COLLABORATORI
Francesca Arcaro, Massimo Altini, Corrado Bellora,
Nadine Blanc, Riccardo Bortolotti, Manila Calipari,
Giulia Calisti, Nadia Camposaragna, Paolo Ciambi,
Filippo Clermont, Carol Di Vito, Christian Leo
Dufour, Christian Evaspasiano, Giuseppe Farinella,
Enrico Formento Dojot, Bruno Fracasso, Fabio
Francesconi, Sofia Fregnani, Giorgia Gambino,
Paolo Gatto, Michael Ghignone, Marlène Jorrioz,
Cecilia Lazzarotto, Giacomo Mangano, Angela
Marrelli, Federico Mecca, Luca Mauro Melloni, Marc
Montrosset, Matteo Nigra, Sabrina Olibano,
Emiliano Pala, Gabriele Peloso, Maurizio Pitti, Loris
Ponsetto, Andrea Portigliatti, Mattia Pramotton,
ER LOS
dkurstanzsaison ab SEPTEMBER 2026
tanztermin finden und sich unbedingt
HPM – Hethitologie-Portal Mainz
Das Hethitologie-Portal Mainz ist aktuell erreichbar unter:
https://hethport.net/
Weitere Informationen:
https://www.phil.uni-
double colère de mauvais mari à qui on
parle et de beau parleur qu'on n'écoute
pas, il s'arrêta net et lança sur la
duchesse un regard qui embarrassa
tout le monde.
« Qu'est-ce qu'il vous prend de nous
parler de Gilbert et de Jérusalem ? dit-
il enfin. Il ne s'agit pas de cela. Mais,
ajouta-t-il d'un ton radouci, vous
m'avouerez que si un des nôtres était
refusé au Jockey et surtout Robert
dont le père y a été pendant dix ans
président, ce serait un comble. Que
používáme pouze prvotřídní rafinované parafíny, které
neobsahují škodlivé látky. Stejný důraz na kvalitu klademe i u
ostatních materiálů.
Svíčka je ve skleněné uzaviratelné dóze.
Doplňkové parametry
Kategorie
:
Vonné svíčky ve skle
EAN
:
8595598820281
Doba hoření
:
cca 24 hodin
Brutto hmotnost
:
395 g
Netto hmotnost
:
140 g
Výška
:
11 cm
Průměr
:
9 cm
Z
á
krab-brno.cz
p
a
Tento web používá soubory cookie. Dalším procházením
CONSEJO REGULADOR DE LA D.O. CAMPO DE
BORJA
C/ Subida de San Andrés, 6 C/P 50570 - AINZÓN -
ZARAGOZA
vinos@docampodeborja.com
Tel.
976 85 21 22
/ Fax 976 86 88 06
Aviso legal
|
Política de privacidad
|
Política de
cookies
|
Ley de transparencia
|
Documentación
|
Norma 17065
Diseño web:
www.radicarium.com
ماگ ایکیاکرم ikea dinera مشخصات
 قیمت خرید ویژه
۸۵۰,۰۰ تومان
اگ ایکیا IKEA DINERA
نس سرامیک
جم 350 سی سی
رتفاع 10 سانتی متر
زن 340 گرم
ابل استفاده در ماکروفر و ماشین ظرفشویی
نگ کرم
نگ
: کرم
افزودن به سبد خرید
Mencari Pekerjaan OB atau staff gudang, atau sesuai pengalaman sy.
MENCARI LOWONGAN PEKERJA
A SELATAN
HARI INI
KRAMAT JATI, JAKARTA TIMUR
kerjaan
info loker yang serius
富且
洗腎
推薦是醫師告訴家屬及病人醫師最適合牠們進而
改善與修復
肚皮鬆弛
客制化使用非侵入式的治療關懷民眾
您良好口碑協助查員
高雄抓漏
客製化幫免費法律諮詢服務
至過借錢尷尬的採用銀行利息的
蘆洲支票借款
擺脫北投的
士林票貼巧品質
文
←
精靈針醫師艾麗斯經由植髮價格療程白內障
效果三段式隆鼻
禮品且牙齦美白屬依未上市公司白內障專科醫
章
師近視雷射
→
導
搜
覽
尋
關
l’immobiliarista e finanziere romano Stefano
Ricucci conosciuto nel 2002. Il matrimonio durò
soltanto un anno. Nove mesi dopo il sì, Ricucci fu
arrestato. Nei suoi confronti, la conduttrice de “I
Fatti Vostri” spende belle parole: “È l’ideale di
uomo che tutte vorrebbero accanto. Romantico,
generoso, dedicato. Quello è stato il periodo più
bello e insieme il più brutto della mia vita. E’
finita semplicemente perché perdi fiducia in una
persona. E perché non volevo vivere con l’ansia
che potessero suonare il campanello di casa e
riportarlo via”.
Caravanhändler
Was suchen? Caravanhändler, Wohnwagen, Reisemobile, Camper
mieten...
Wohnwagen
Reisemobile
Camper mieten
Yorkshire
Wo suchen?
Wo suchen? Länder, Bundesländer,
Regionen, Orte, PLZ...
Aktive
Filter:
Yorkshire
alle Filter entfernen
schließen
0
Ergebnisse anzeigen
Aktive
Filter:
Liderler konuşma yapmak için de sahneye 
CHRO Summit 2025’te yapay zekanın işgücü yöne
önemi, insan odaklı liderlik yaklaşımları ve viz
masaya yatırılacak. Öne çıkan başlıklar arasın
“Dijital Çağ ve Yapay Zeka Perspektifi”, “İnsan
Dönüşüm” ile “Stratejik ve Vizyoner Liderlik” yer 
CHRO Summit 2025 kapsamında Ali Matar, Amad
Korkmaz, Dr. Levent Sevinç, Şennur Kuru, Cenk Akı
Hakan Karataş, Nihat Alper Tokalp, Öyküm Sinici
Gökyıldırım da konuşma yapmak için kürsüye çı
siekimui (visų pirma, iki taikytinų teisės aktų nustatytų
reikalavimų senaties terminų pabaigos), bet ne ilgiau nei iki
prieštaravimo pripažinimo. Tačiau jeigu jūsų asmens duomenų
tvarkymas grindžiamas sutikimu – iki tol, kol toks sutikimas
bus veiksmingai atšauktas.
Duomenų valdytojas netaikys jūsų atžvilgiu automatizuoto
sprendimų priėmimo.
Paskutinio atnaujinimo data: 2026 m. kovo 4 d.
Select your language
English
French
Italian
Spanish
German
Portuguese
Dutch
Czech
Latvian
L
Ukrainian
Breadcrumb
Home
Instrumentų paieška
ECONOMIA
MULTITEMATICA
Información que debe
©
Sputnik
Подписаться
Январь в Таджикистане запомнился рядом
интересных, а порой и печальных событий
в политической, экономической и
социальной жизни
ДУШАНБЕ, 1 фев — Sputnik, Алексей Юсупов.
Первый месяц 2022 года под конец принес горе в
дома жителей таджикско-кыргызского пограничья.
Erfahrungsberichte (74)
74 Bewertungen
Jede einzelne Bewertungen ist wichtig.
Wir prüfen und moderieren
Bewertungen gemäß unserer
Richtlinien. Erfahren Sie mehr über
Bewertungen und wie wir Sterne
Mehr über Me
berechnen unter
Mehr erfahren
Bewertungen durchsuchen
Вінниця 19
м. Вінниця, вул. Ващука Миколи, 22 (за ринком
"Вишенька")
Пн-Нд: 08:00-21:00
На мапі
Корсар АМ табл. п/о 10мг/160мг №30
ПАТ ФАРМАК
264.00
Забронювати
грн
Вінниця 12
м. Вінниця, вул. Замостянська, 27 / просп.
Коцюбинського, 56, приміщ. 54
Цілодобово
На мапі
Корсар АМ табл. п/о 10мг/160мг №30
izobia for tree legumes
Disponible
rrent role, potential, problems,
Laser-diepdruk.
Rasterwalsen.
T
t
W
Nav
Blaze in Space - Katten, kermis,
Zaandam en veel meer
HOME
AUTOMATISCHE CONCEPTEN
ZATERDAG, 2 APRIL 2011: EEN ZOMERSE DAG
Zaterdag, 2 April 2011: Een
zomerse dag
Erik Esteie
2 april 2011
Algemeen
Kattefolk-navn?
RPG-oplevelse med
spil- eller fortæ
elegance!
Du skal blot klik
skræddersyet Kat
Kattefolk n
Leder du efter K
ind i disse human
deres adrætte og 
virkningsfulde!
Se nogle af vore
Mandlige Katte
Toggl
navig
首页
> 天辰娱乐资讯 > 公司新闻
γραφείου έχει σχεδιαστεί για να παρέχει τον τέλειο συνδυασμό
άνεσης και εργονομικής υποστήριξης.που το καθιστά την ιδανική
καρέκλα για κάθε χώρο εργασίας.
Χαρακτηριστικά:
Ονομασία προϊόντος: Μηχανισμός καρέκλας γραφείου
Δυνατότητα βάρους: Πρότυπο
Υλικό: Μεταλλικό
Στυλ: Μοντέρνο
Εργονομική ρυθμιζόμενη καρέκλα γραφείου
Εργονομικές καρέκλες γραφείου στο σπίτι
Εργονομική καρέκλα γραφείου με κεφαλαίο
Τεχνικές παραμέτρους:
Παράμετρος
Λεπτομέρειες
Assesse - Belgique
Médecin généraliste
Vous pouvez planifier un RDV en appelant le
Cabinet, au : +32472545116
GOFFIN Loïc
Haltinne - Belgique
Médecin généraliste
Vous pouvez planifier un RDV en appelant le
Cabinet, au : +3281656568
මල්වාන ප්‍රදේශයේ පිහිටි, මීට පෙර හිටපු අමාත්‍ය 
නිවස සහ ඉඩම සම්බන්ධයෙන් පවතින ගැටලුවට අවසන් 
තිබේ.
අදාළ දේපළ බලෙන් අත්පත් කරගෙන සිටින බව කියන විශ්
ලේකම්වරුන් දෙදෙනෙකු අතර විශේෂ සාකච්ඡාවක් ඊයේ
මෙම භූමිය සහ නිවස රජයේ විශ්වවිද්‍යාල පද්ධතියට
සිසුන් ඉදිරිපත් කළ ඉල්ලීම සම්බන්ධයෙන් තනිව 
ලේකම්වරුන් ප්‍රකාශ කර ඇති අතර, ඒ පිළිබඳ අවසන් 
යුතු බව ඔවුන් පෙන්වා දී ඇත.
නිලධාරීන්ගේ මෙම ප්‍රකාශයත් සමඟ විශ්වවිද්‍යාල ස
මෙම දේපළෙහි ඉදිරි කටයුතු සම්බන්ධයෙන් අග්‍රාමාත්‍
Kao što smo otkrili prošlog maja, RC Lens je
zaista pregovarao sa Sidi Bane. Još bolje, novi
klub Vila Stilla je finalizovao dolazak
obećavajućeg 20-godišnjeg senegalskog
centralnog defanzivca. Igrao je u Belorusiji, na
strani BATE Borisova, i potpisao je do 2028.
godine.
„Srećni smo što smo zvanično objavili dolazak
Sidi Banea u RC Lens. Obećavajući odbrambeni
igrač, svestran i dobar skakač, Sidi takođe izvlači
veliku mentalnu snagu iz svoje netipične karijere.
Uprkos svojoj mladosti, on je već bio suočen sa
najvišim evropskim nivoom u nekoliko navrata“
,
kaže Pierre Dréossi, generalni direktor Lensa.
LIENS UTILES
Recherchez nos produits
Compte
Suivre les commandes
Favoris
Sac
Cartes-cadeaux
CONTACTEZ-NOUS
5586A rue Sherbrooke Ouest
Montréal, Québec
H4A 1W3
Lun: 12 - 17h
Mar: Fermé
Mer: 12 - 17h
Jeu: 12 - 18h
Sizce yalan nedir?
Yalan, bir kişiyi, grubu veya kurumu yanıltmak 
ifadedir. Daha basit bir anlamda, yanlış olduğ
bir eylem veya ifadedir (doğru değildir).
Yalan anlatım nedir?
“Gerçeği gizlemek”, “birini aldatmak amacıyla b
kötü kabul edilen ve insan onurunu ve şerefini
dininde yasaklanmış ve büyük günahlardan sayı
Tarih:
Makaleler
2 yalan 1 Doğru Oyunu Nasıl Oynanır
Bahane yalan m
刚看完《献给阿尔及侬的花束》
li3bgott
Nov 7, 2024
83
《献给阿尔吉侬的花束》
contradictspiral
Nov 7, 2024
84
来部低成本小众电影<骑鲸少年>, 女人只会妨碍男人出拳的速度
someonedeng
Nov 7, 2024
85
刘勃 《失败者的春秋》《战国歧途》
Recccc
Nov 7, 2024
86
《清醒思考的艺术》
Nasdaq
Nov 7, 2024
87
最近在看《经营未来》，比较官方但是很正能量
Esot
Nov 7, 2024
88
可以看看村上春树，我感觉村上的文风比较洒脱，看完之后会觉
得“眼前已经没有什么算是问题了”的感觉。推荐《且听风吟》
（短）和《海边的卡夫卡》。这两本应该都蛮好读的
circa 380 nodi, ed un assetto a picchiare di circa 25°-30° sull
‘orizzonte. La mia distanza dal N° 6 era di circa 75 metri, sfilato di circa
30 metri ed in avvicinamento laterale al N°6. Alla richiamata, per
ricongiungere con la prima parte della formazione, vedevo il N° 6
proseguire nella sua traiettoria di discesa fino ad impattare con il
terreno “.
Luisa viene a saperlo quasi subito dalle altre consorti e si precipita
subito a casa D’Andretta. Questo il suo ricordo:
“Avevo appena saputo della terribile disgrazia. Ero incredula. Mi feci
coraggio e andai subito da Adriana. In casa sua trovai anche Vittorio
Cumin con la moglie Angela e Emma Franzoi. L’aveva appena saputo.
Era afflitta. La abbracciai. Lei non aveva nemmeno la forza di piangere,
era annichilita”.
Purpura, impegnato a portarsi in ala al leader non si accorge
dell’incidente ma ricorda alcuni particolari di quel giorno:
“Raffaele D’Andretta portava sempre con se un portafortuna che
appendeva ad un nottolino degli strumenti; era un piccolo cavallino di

__YOUR OBJECTIVE__
Return every line from the first through the one containing "Montrosset, Matteo Nigra, Sabrina", inclusive, with no changes.

__RESULT__
COLLABORATORI
Francesca Arcaro, Massimo Altini, Corrado Bellora,
Nadine Blanc, Riccardo Bortolotti, Manila Calipari,
Giulia Calisti, Nadia Camposaragna, Paolo Ciambi,
Filippo Clermont, Carol Di Vito, Christian Leo
Dufour, Christian Evaspasiano, Giuseppe Farinella,
Enrico Formento Dojot, Bruno Fracasso, Fabio
Francesconi, Sofia Fregnani, Giorgia Gambino,
Paolo Gatto, Michael Ghignone, Marlène Jorrioz,
Cecilia Lazzarotto, Giacomo Mangano, Angela
Marrelli, Federico Mecca, Luca Mauro Melloni, Marc
Montrosset, Matteo Nigra, Sabrina Olibano,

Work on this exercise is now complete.